It’s terrifying to find out that your personal computer has been compromised by a hacker. You instantly begin a damage assessment. What personal information is contained in the compromised machine? How long have you been monitored by spyware? These questions race through your mind. But what happens when the computer being compromised is your car?
There are surely security measures built in to every autonomous vehicle, but the vulnerability that may be hardest to control is one hackers can exploit without even knowing your car exists. Because autonomous vehicles operate in response to inputs from the world around them, the easiest way to hack a self-driving vehicle may be to simply change its environment.
A group of researchers led by Ivan Evtimov from the University of Washington has developed a concept for fooling self-driving cars by slightly altering the road signs they rely upon. The alterations trick the vehicles into recognizing them as different signs.

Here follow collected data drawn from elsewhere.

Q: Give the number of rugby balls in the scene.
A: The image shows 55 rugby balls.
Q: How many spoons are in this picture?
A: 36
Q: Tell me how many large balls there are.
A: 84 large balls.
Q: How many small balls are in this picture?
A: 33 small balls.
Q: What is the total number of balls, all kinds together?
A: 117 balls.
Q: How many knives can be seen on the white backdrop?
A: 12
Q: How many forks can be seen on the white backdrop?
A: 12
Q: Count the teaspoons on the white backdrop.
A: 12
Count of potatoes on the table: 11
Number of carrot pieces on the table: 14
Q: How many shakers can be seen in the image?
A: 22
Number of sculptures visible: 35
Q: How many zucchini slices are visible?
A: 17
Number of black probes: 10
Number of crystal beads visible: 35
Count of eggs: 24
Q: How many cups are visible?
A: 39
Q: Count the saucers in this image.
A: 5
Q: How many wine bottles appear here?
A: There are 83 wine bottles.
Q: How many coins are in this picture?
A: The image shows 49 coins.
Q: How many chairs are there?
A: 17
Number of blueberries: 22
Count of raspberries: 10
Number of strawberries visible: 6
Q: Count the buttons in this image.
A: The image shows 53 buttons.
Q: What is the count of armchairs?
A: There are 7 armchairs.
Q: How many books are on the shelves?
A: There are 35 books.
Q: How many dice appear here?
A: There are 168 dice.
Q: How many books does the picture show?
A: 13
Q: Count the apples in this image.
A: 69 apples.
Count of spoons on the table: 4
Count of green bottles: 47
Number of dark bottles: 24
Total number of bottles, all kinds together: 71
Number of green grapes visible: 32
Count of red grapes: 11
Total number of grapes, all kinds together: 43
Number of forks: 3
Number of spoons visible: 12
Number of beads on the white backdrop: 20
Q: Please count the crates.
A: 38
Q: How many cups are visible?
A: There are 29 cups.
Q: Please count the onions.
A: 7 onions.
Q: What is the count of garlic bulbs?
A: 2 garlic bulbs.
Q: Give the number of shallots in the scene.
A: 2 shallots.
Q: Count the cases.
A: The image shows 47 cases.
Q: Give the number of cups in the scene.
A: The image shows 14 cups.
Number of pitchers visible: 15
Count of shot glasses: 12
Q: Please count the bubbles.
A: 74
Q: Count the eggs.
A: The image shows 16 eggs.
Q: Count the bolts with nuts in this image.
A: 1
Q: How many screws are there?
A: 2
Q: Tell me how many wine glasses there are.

The study, titled Robust Physical-World Attacks on Machine Learning Models and posted on arXiv.org, explains a proof of concept for fooling autonomous cars. Using subtle changes like fake weathering or specially designed graffiti, the research team was able to fool the vehicle algorithm they were testing into believing stop signs were actually 45 mile per hour speed limit signs.
The danger of such alterations is obvious. When cars should be stopping but instead may be speeding up, disaster is almost guaranteed. The question for investors is, will scare stories like these prevent mass uptake of autonomous vehicles by consumers, or will tech companies innovate their way around such obstacles?